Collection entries
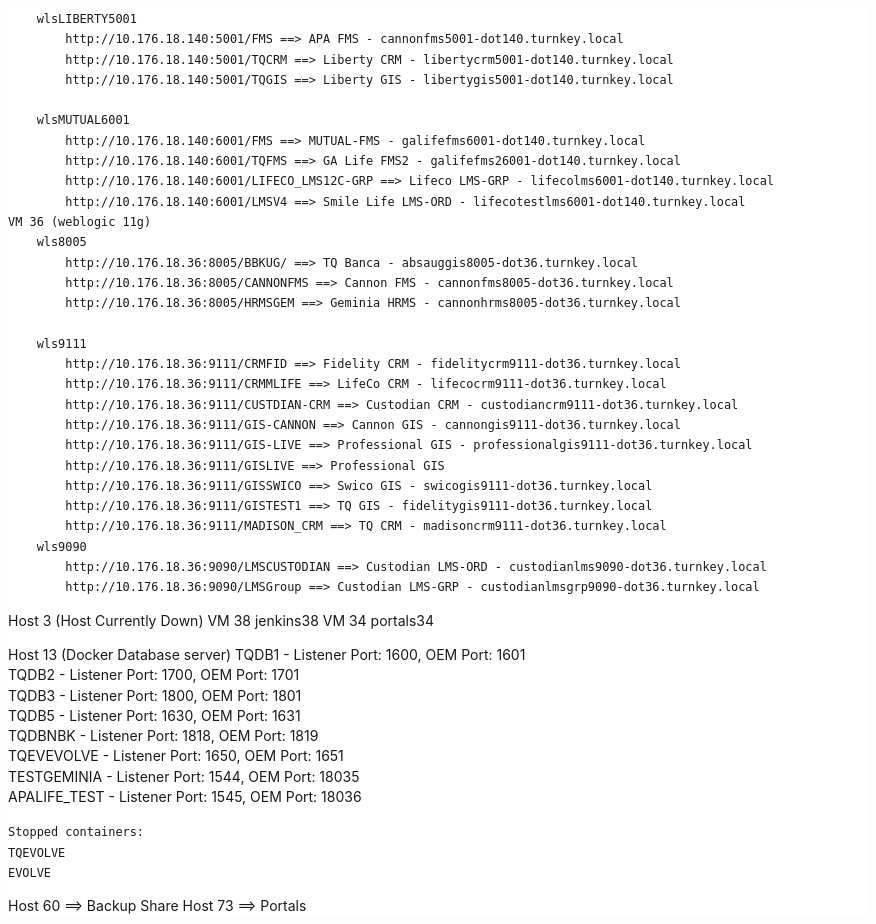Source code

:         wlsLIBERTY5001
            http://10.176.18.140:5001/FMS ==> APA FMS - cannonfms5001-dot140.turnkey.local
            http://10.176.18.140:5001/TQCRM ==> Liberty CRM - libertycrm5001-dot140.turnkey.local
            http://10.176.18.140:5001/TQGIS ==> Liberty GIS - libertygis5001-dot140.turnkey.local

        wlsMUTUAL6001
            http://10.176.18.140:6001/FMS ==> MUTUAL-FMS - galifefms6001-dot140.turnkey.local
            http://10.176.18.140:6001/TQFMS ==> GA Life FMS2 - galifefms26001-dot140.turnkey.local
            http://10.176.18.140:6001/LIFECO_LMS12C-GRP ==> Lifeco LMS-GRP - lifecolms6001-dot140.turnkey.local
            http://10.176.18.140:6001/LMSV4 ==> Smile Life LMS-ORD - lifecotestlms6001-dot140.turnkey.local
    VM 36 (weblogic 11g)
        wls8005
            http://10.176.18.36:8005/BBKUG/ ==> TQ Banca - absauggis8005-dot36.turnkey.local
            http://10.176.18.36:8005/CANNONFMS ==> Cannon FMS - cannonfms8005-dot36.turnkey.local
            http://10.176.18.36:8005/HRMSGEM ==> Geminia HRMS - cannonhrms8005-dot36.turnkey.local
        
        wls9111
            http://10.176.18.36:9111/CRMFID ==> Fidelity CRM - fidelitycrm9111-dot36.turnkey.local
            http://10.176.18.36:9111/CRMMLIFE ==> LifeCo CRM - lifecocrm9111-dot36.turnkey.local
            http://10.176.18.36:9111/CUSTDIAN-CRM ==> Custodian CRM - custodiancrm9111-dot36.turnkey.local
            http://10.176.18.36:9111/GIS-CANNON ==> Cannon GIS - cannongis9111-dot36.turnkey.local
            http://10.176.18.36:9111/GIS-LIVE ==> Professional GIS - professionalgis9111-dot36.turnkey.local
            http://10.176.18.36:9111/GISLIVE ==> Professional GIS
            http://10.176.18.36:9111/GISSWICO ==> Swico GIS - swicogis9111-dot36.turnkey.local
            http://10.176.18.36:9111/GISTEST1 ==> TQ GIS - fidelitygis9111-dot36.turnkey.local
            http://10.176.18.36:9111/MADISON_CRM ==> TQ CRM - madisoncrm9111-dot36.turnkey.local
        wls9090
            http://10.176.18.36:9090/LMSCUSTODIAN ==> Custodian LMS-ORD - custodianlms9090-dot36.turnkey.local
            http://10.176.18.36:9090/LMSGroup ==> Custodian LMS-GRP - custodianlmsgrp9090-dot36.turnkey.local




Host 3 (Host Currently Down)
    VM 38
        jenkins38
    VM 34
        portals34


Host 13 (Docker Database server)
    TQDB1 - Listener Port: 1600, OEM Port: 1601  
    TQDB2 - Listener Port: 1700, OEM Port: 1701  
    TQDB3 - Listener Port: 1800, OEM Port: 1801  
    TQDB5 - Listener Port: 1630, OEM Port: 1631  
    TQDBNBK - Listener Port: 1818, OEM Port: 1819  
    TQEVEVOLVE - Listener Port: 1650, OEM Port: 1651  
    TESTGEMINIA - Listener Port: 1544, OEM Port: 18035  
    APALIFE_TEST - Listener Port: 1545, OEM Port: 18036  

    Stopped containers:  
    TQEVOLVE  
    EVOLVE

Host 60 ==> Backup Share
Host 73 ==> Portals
==
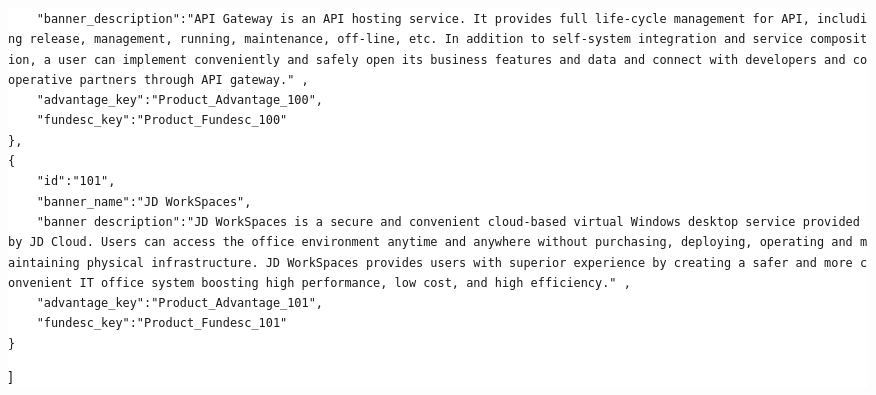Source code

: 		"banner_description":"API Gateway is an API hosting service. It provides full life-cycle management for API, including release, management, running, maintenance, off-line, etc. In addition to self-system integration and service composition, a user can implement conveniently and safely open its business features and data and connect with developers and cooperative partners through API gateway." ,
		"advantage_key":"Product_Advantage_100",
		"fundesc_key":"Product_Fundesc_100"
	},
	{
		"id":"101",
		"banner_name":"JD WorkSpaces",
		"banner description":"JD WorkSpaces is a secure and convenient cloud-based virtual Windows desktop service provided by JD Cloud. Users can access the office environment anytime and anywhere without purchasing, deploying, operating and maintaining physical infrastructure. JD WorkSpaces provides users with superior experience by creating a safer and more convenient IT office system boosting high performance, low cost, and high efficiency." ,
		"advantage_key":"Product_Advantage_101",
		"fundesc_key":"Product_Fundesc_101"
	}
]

> [Work to complete]: Beginning at the line with "http://10.176.18.36:9111/MADISON_CRM ==> TQ" and ending at the line with "TQDB1 - Listener", reproduce each line of the data above exactly, and add no other lines.

> [Answer box]:
            http://10.176.18.36:9111/MADISON_CRM ==> TQ CRM - madisoncrm9111-dot36.turnkey.local
        wls9090
            http://10.176.18.36:9090/LMSCUSTODIAN ==> Custodian LMS-ORD - custodianlms9090-dot36.turnkey.local
            http://10.176.18.36:9090/LMSGroup ==> Custodian LMS-GRP - custodianlmsgrp9090-dot36.turnkey.local




Host 3 (Host Currently Down)
    VM 38
        jenkins38
    VM 34
        portals34


Host 13 (Docker Database server)
    TQDB1 - Listener Port: 1600, OEM Port: 1601  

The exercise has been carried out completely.